BlitzMax Forums/BlitzMax Programming/Compilation with a BUG...

Fielder(Posted February) [#1]
after 2 weeks i found a very nasty BUG on a my app:

this is an example:

if instr("TEST","ST">0) print "NEVER"
if instr("TEST","ST")>0 print "ALWAYS"

the strange thing is that Blitzmax compile the wrong line without any issue...
probably use of < > on string is allowed (for doing what?) and no error on the first line...


Midimaster(Posted February) [#2]
it is allowed!
first, you can compare strings with numbers. BlitzMax will compare the ASCII value:
If "A">64
	Print "YES"
Else
	Print "NO"
EndIf

The expression "ST">0 has the result 1
Print "ST">0



second, INSTR can search for numbers inside strings. In this case the number will be converted to a string of this number:
If Instr("a9bc",9)
	Print "YES"
Else
	Print "NO"
EndIf


third, what you did is only a combination of both.
your code...
if instr("TEST","ST">0) print "NEVER"

...is the same like...
if instr("TEST",("ST">0))=TRUE THEN print "NEVER"

...is the same like...
if instr("TEST",1)=TRUE THEN print "NEVER"

...is the same like...
if FALSE=TRUE THEN print "NEVER"

...is the same like...
if (FALSE=TRUE) THEN print "NEVER"



Floyd(Posted February) [#3]
instr("TEST","ST">0) is syntantically valid although it is not what you intended.

Instr( a, b ) expects two string arguments.
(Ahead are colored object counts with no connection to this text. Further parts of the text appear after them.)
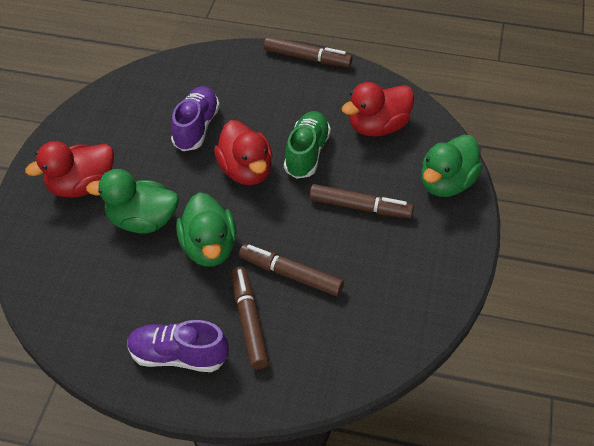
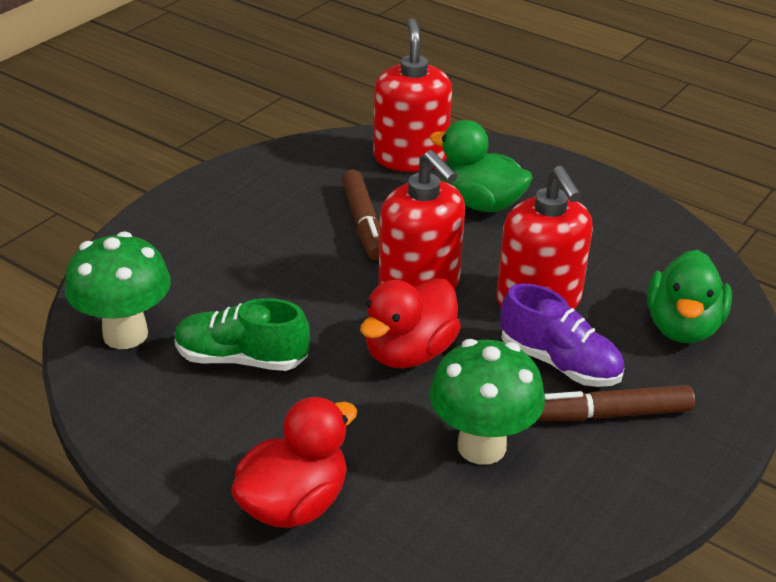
brown marker: 4 -> 2
green duck: 3 -> 2
green mushroom: 0 -> 2
purple shoe: 2 -> 1
red duck: 3 -> 2
red soap dispenser: 0 -> 3

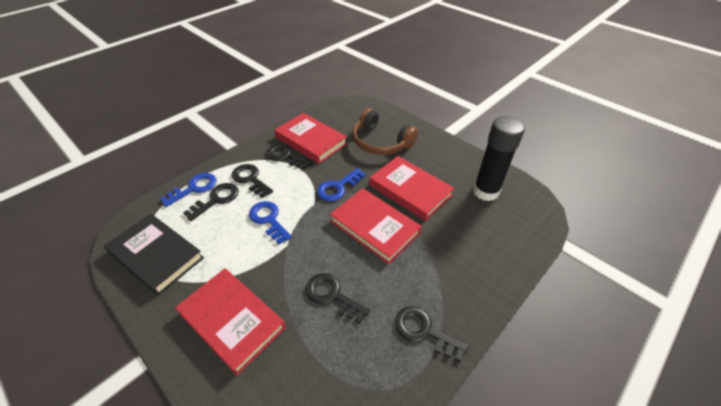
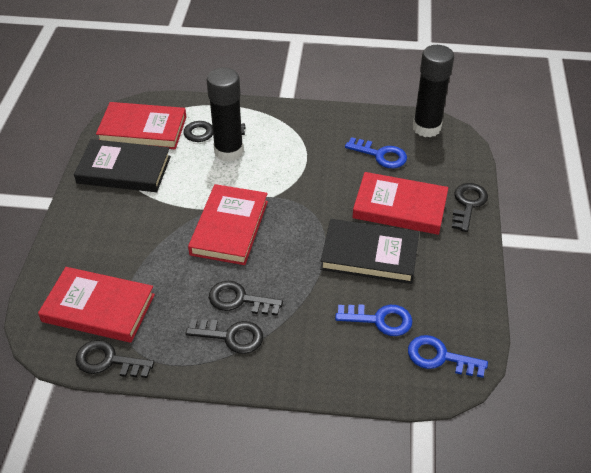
black book: 1 -> 2
black glue stick: 1 -> 2
brown headphones: 1 -> 0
If a,b are not strings then they must be converted to strings.

The next issue is can "ST">0 be a string? The result of the comparison operator > is always True or False, which really just means 1 or 0.
In order to be used by Instr the integer 1 or 0 will be converted to string "1" or "0".

Now we come to the real mystery, what is the comparison operator > doing when the operands are string "ST" and integer 0?

I've never seen this defined in the BlitzMax docs. But Blitz3D came with a Language Reference and the Expressions section actually spelled this out in detail. I think BlitzMax is doing the same thing.

Here is the relevant portion of the Blitz3D docs:

If the operands of a binary arithmetic or comparison operator are not of the same type, one of the operands is converted using the following rules: 

   - If one operand is a custom type object, the other must be an object of the same type, or 'Null'.

      Else if one operand is a string, the other is converted to a string. 

      Else if one operand is floating point, the other is converted to floating point. 

      Else both operands must be integers.

Following those rules the expression "ST">0 will become "ST">"0". This evaluates to 1 ( i.e. True ) because the character S comes after character 0 in the ASCII table.

All of this is done before Instr("TEST","ST">0) can be evaluated and the result is ultimately Instr( "ST", "1" ), which is 0 because "1" is not a substring of "ST".

The automatic conversion between string,float,int etc. is very convenient but occasionally produces unexpected results like Instr("TEST","ST">0) being valid code.


Fielder(Posted February) [#4]
very thank you for the explanation :)